Francisco Spínola. “Portugal tem  dos melhores eventos  de surf do mundo”

Francisco Spínola é diretor geral da World Surf League e aproveitou a qualidade das nossas ondas para trazer a Portugal a elite mundial do surf. Nesta entrevista falou-nos dos requisitos para estar na liga mundial, da evolução do surf e da sua importância para dinamizar algumas regiões.

A World Surf League (WSL) foi fundada em 1976 com o objetivo de divulgar e regular a prática do surf a nível mundial, e reúne todos os organizadores a exemplo do que acontece no ténis (ATP) e golfe (PGA Tour). Está dividida em quatro grandes regiões: Ásia Pacífico, América do Norte e Havai, América Latina e Brasil e Europa, Médio Oriente e África. Cada região reporta à casa-mãe, embora tenha bastante autonomia na organização dos eventos da liga mundial, uma vez que cada local tem a sua especificidade. Apenas as áreas do broadcast e landing page são comuns a todas as regiões. 

Surfista de longa data e responsável por trazer o World Championship Tour a Portugal, mais concretamente a Peniche, Francisco Spínola é, desde há quatro anos, o general-manager da WSL para a Europa, Médio Oriente e África. Tem a missão de estabelecer parcerias, supervisionar eventos e apoiar o desenvolvimento do surf sempre com o objetivo proporcionar uma boa experiência a surfistas e público.

### O que fazer
**1.** Indique as quatro grandes regiões em que, segundo o texto, a World Surf League está dividida.
**2.** Transcreva do texto, sem qualquer alteração, o trecho que começa em "Surfista de longa" e segue até "surfistas e público.".

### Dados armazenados

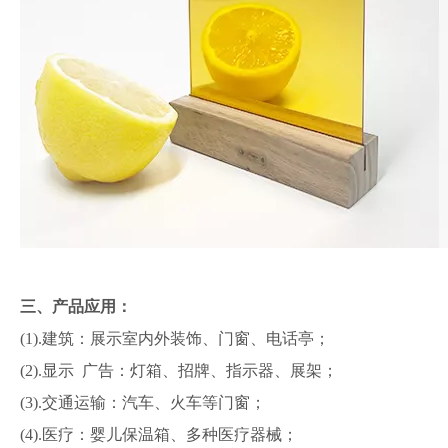
三、产品应用：
(1).建筑：展示室内外装饰、门窗、电话亭；
(2).显示 广告：灯箱、招牌、指示器、展架；
(3).交通运输：汽车、火车等门窗；
(4).医疗：婴儿保温箱、多种医疗器械；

### Respostas por ordem
**1.**
Ásia Pacífico
América do Norte e Havai
América Latina e Brasil
Europa, Médio Oriente e África

**2.**
Surfista de longa data e responsável por trazer o World Championship Tour a Portugal, mais concretamente a Peniche, Francisco Spínola é, desde há quatro anos, o general-manager da WSL para a Europa, Médio Oriente e África. Tem a missão de estabelecer parcerias, supervisionar eventos e apoiar o desenvolvimento do surf sempre com o objetivo proporcionar uma boa experiência a surfistas e público.